Её так и тянет показать Эредину натянутый до самого локтя магический браслет — она прячет его под рубахой и не признаётся, что если верно браслет потереть, то Кэльпи тут же прискачет, и никакие стены её не остановят. Цири думает, что это, возможно, спасёт им обеим жизнь — если украшение не признают раньше.
Щёки тут же заливает жаром — вспоминает, как скользил по руке Эредин, и мог бы нащупать, но выбрал другую, прогадал, благо Цири не села подле него стороной обратной. Она потирает «пострадавшую» в неравной схватке руку, если можно называть схваткой чужие колкие прикосновения, и след поцелуя, змеёй обернувшегося вокруг её пальцев.
Эредин сам как змея — долго таится перед прыжком, пристально вглядывается, но Цири уже ждёт укуса, точно знает, что он впрыснет яд раньше, чем она сумеет сбежать. У него было много времени подготовиться, в одних только зелёных глазах довольно отравы насобирал.
— Может и догадалась, — улыбается она, дотрагиваясь до волшебной руны на плотной коже. Конь не сдвигается с места, но Цири кажется, что это должно было быть больно. Она ласково треплет след от ранения пальцами — ничего, магические шрамы самый заметный след в душе оставляют, но о тебе, конёк, здесь хотя бы хорошо заботятся, да?
Ей кажется, что он чуть заметно кивает (и Цири опять улыбается).

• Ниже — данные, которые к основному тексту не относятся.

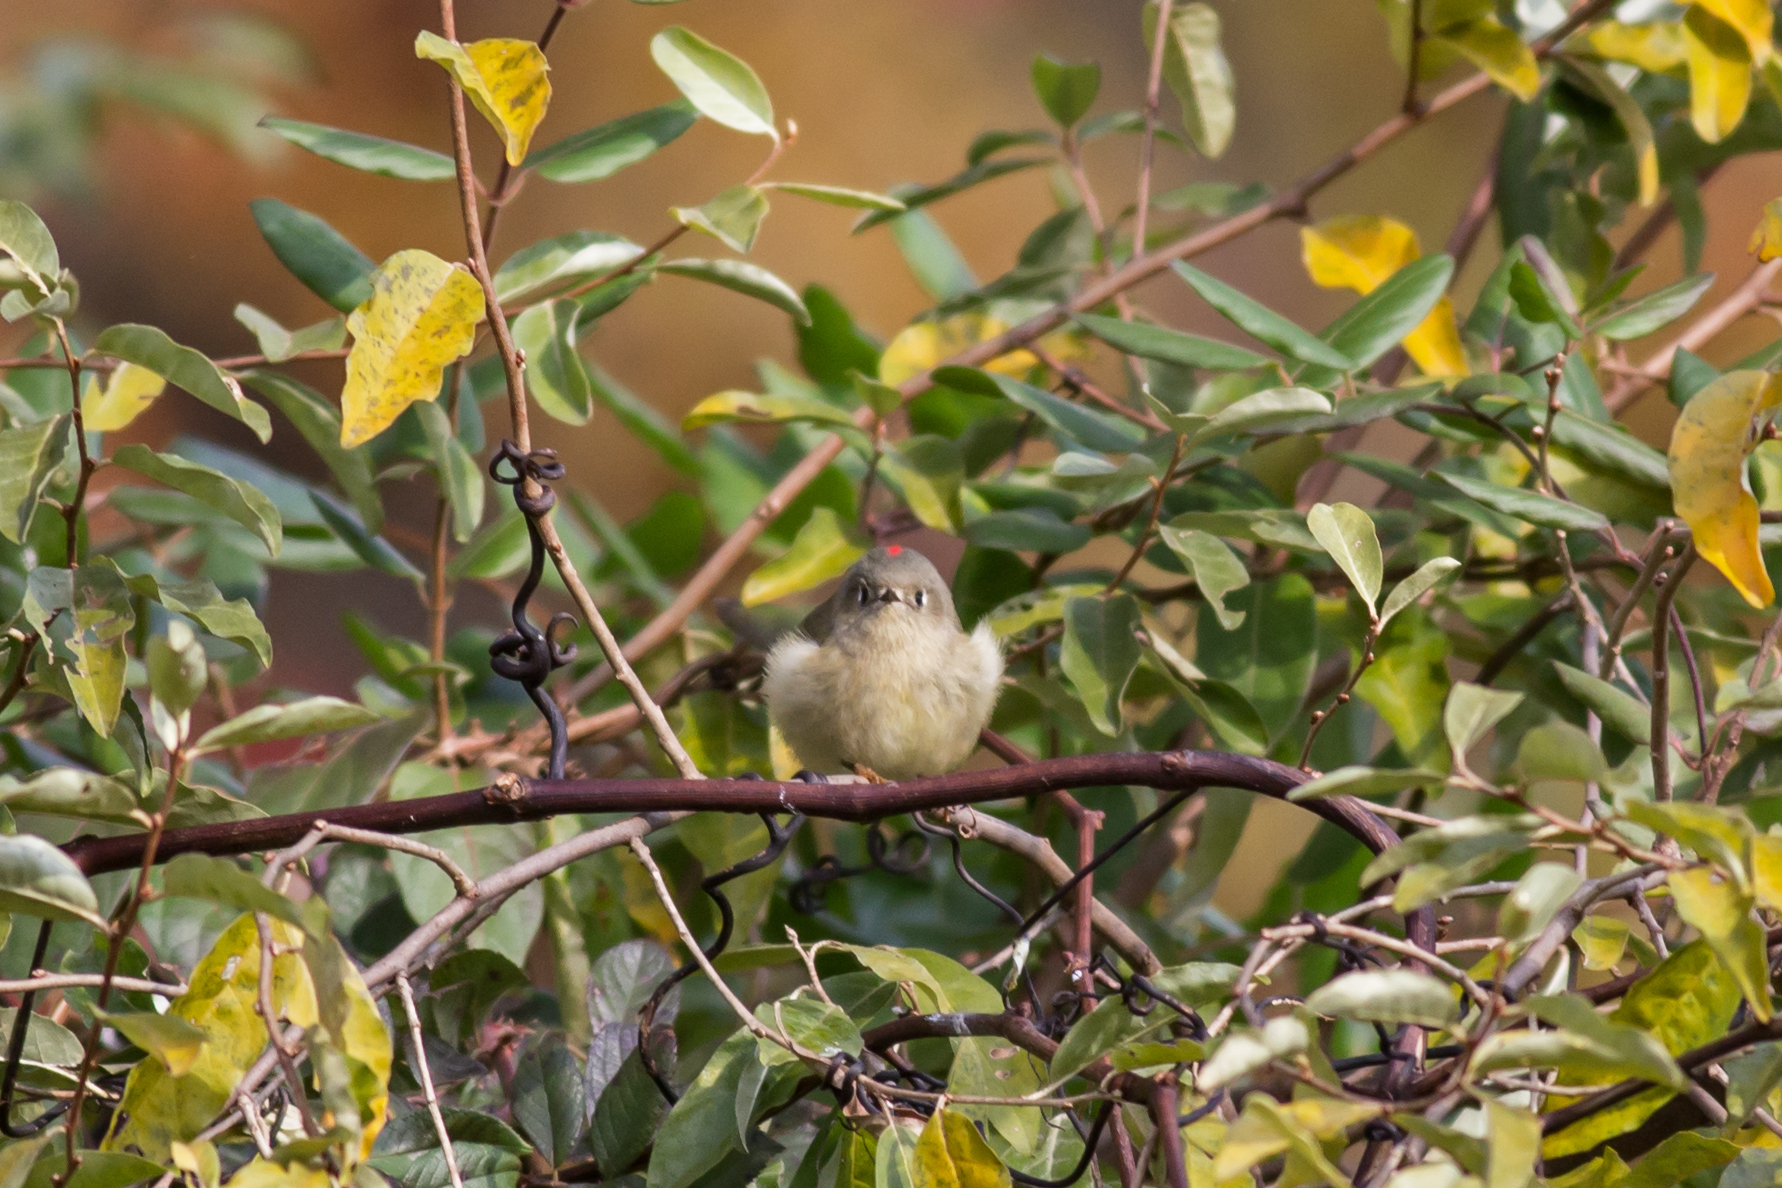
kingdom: Animalia
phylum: Chordata
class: Aves
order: Passeriformes
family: Regulidae
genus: Regulus
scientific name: Regulus calendula
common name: Ruby-crowned kinglet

Мы выйдем в день – и мы его вдохнем, он будет ветер с озера и цитрус,
как будто дети маленькие в цирке, как будто праздник, детство будто, дом.

Чужое присутствие в такой близости Цири выносит стоически.
Замирает когда он небрежно перекидывает её волосы (сука, растрепались!) на другое плечо, тянет коня за узду, мягко направляет в нужную сторону. Она мысленно считает до ста, и так несколько раз — успокаивает взбунтовавшееся дыхание. Воля совсем в траве теряется, Эредин ей как будто напоминает — ты не в безопасности, нет, и никогда там не была.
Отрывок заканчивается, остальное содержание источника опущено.